__Exercise__.
Give again, word for word, each line below starting at the one that contains "Remodeling Guidelines" and ending at the one that contains "WHY REGREEN?".
━━━ Supplied material
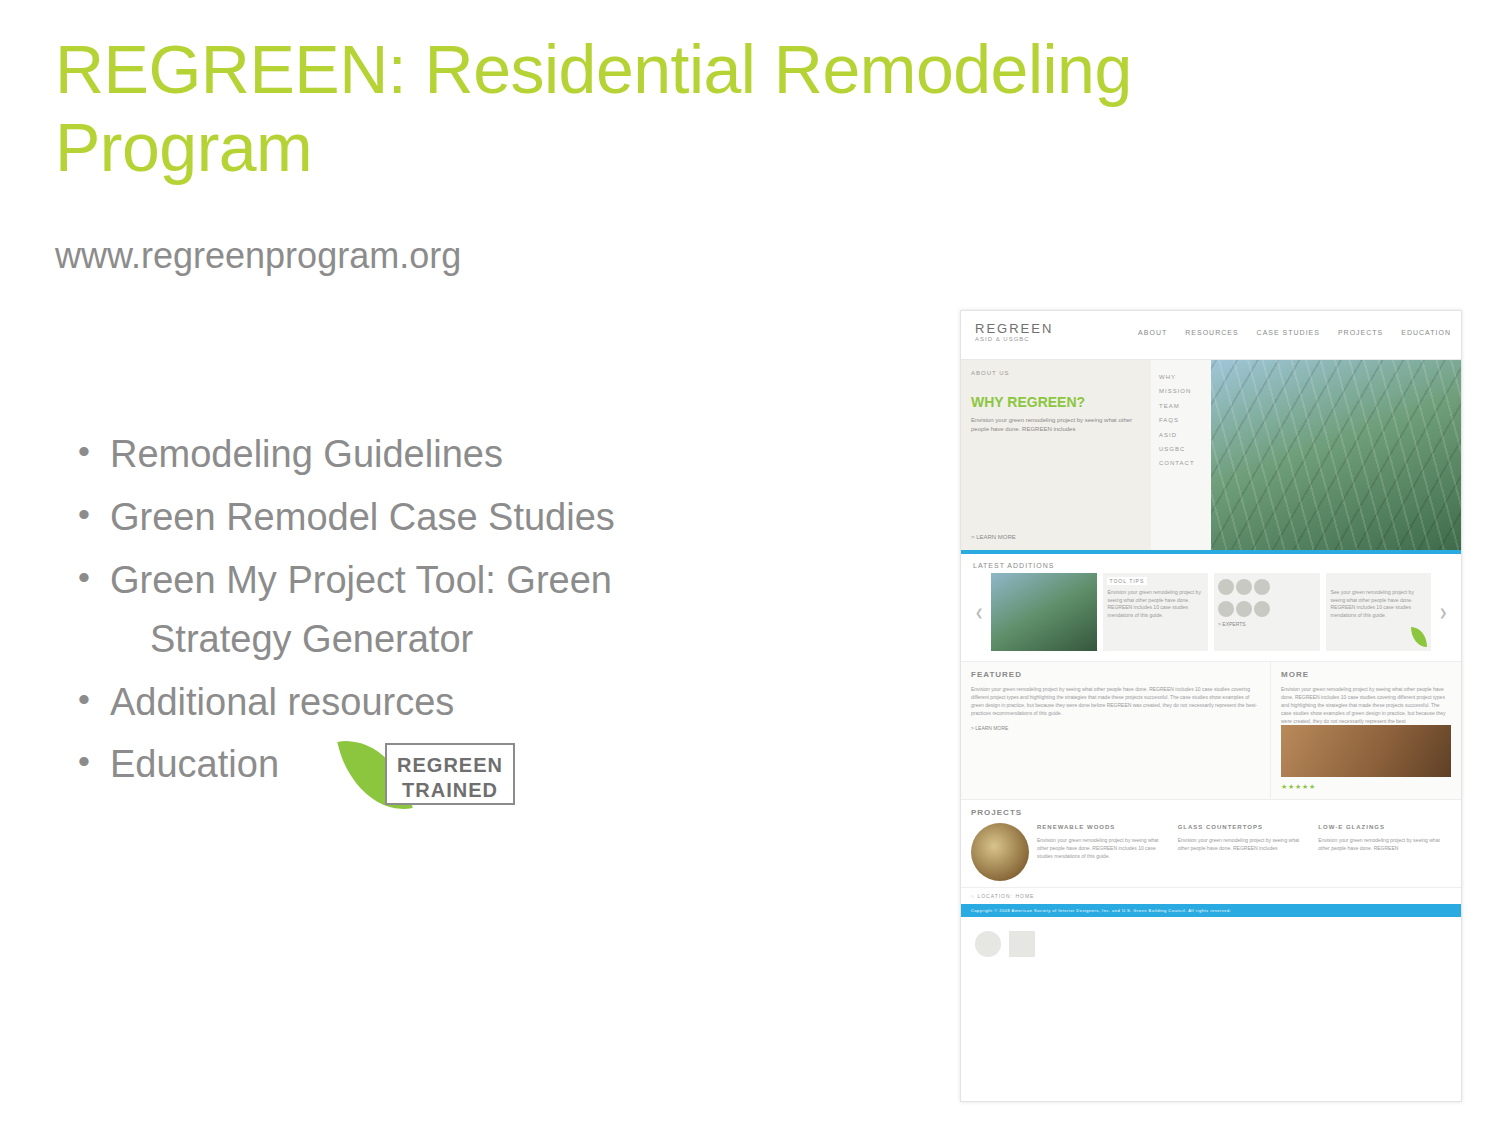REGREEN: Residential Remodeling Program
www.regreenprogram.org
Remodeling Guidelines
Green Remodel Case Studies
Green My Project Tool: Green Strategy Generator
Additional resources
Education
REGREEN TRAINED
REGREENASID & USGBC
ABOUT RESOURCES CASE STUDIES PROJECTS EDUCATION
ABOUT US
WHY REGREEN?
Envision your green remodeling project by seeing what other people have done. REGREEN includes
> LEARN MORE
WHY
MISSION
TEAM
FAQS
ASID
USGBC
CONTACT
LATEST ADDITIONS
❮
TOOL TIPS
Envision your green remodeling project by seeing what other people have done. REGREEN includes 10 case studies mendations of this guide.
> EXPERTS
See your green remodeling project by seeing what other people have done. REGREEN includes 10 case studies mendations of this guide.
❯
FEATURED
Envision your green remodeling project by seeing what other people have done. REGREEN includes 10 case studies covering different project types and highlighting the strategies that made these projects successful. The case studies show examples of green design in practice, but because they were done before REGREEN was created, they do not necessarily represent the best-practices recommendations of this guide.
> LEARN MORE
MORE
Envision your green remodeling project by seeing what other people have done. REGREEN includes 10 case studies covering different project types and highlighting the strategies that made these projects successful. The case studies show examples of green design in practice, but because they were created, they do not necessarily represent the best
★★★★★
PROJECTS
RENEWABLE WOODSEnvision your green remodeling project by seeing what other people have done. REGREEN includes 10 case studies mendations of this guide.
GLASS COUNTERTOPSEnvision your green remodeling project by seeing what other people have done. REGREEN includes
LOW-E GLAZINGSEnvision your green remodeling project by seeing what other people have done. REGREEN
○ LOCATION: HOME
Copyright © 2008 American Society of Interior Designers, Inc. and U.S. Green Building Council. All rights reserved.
━━━━━━
__The answer__.
Remodeling Guidelines
Green Remodel Case Studies
Green My Project Tool: Green Strategy Generator
Additional resources
Education
REGREEN TRAINED
REGREENASID & USGBC
ABOUT RESOURCES CASE STUDIES PROJECTS EDUCATION
ABOUT US
WHY REGREEN?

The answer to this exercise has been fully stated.